ABSTRACT

Marketing is largely a positivistic and managerially prescriptive academic discipline. Knowledge production has been framed, at least since the 1960s, by a positivistic understanding of science and a managerialistic worldview. The emphasis has been on prescribing marketing practices to organizations and not on studying marketing as practice (see, for instance, Arndt 1985; Hollander 1986; Hunt 1976; Skålén et al. 2008). In an attempt to counterbalance the positivistic and managerial hegemony, critical perspectives were introduced into marketing toward the end of the 1980s (see, for instance, Arndt 1985; Fuat Fuat Firat et al. 1987; Murray and Ozanne 1991). In the middle of the 1990s, Alvesson and Willmott conducted an overview of critical research within the management disciplines, summarizing the status of critical research into marketing thus: ‘marketing is perhaps the sub discipline of management to which CT [Critical Theory] (and related intellectual traditions) can contribute most, and yet it is also in this specialism that the infl uence of critical analysis is weakest’ (Alvesson and Willmott 1996: 128).
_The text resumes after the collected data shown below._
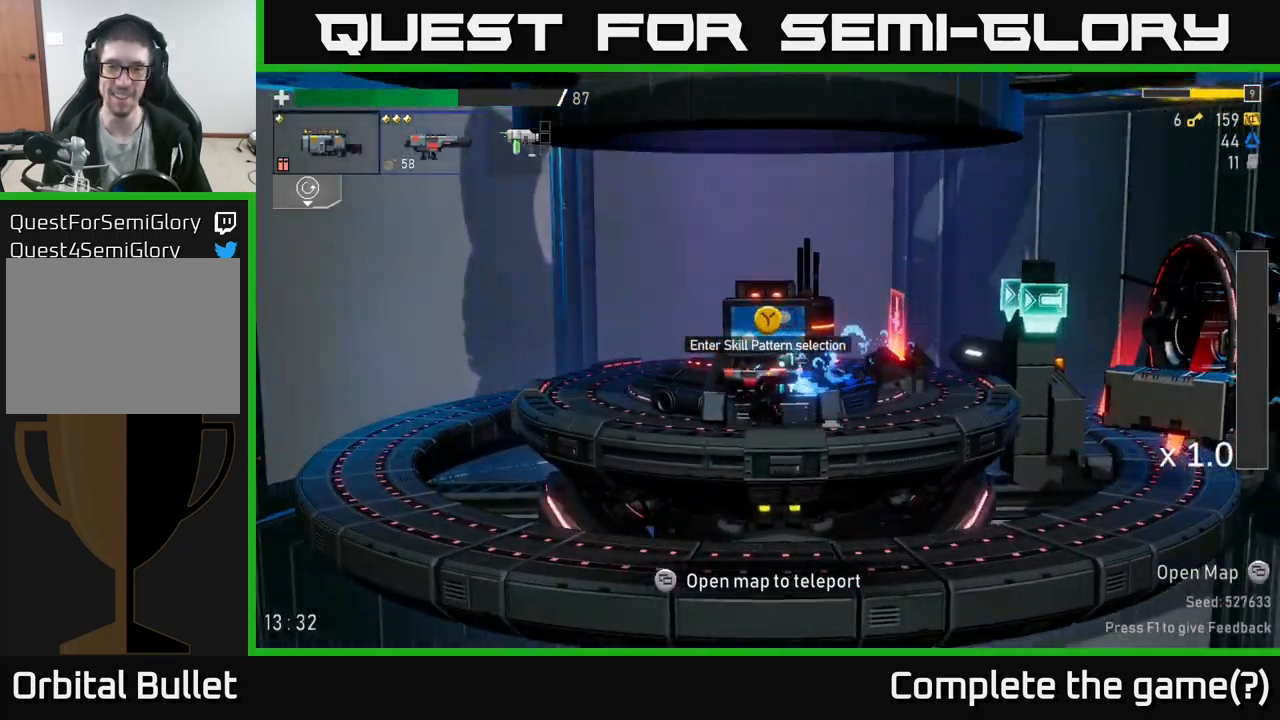
{"buttons": [], "left_stick": "center", "right_stick": "center", "events": [[33, "Y", "down"], [83, "Y", "up"]]}
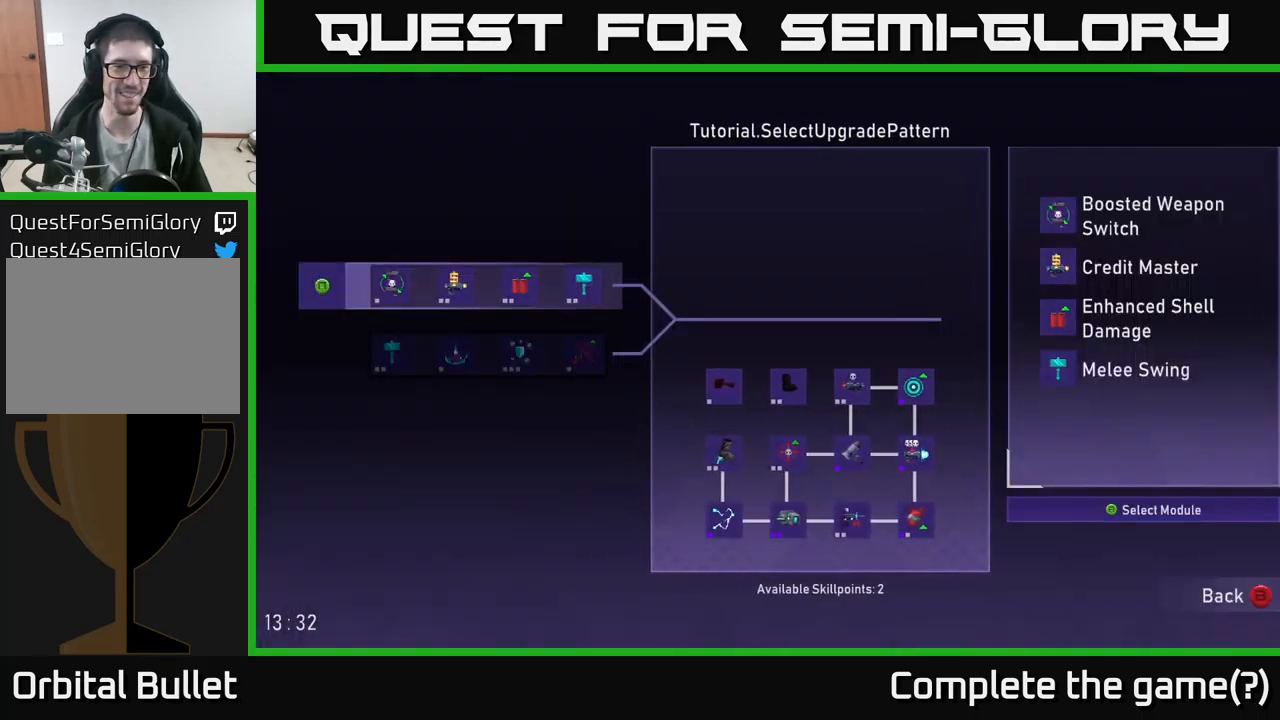
{"buttons": [], "left_stick": "center", "right_stick": "center", "events": [[150, "left_stick", "right"], [317, "left_stick", "center"]]}
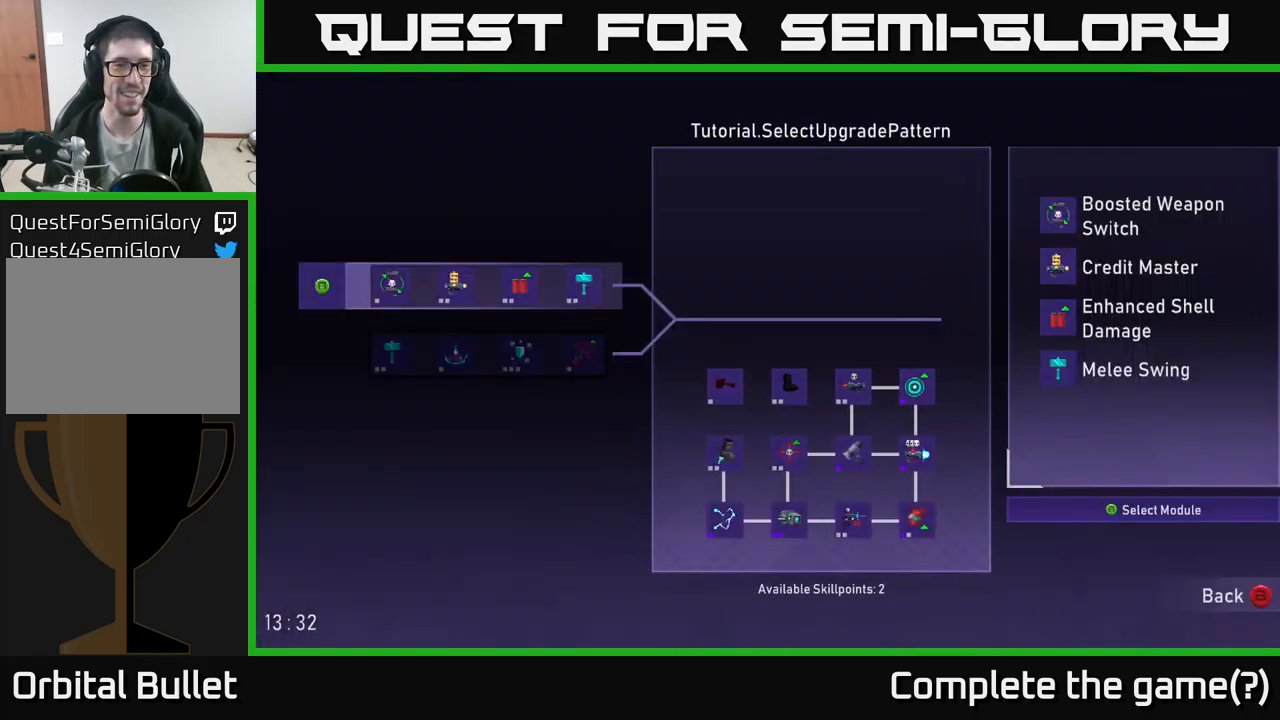
{"buttons": [], "left_stick": "center", "right_stick": "center", "events": [[50, "left_stick", "down"], [233, "left_stick", "center"], [300, "left_stick", "up"], [467, "left_stick", "center"]]}
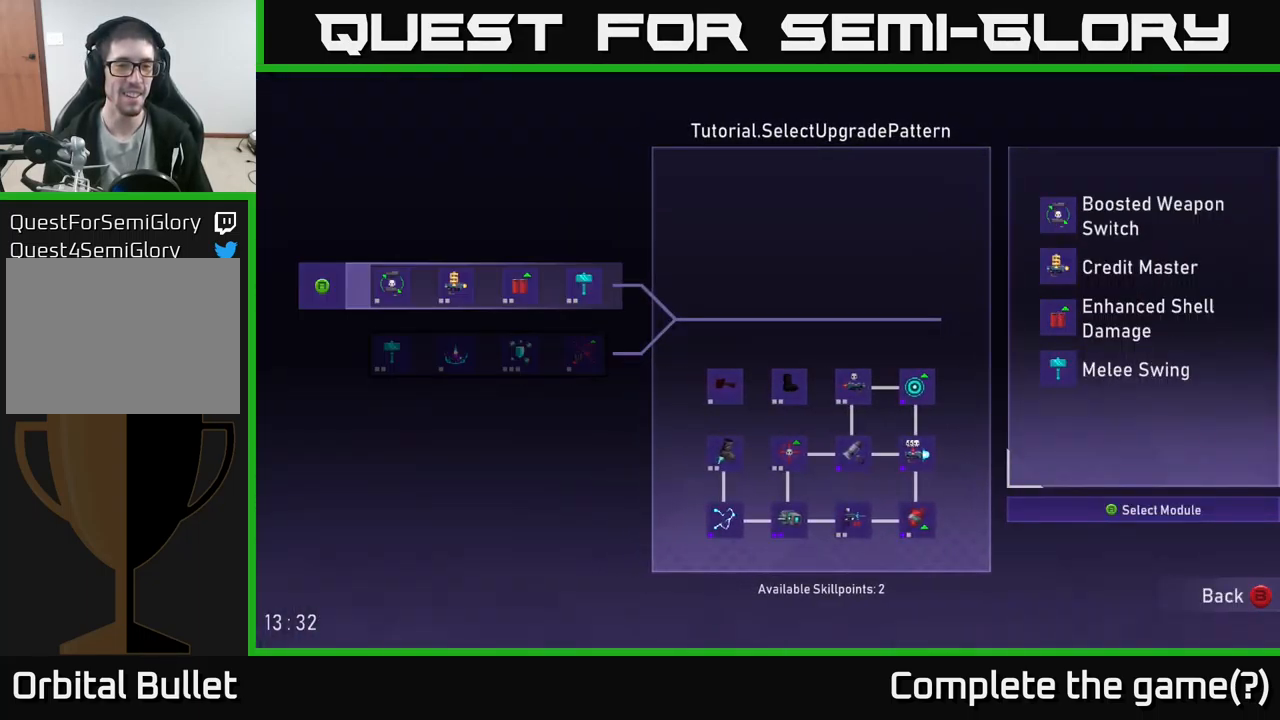
{"buttons": [], "left_stick": "center", "right_stick": "center", "events": [[117, "left_stick", "down"], [300, "left_stick", "center"]]}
Most contemporary commentators seem to argue that critical marketing research has still not really kicked off.1 Although frameworks for pursuing critical research into marketing have been introduced (see, for instance, Arndt 1985; Brownlie et al. 1999; Burton 2001; Hackley 2009; Saren et al. 2007a; Skålén et al. 2006; 2008; Tadajewski and Brownlie 2008), and although a critical analysis of marketing texts and the discipline’s history has been conducted (see, for instance, Brownlie and Saren 1997; Hackley 2003; Marion 2006; Morgan 2003; Skålén et al. 2006; 2008; Skålén and Fougère 2007; Tadajewski 2006), few, if any, systematic empirical studies of marketing practice have been conducted from a critical perspective. In the words of Brownlie and Hewer (2007: 59): ‘It is now time to put critical aspirations into action’, which is something that I intend to do in this book.